Print the data that follows word for word, leaving out any picture.

--- DATA PROVIDED ---
↓

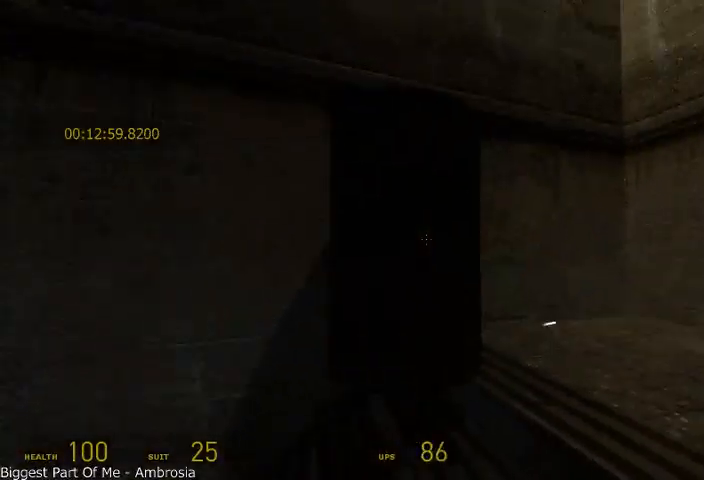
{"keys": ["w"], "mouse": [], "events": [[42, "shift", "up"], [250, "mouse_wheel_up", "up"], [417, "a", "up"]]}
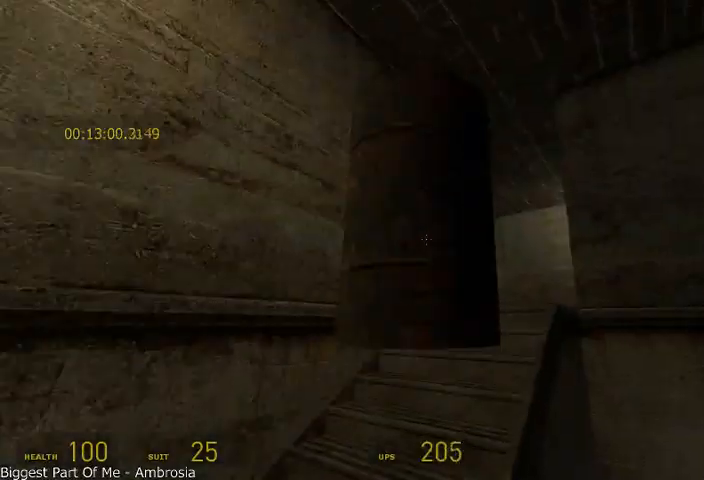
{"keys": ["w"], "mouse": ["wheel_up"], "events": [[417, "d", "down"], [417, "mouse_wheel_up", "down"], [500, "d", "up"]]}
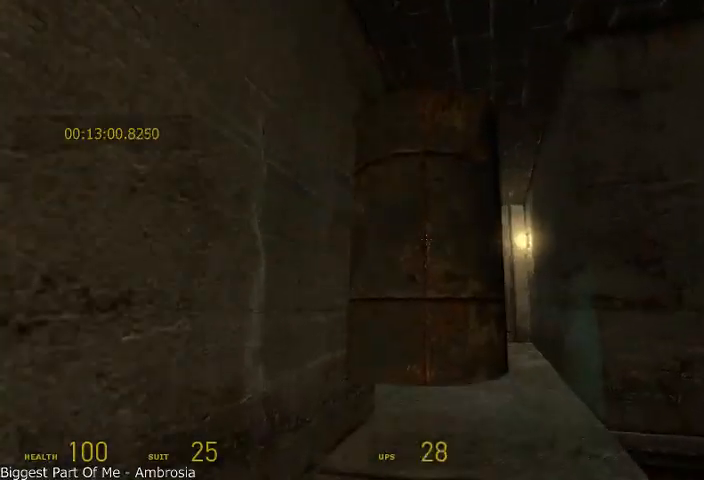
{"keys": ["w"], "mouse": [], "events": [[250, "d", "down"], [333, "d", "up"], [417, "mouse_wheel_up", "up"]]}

↑

--- EXPECTED ANSWER ---
{"keys": ["w"], "mouse": [], "events": [[42, "shift", "up"], [250, "mouse_wheel_up", "up"], [417, "a", "up"]]}
{"keys": ["w"], "mouse": ["wheel_up"], "events": [[417, "d", "down"], [417, "mouse_wheel_up", "down"], [500, "d", "up"]]}
{"keys": ["w"], "mouse": [], "events": [[250, "d", "down"], [333, "d", "up"], [417, "mouse_wheel_up", "up"]]}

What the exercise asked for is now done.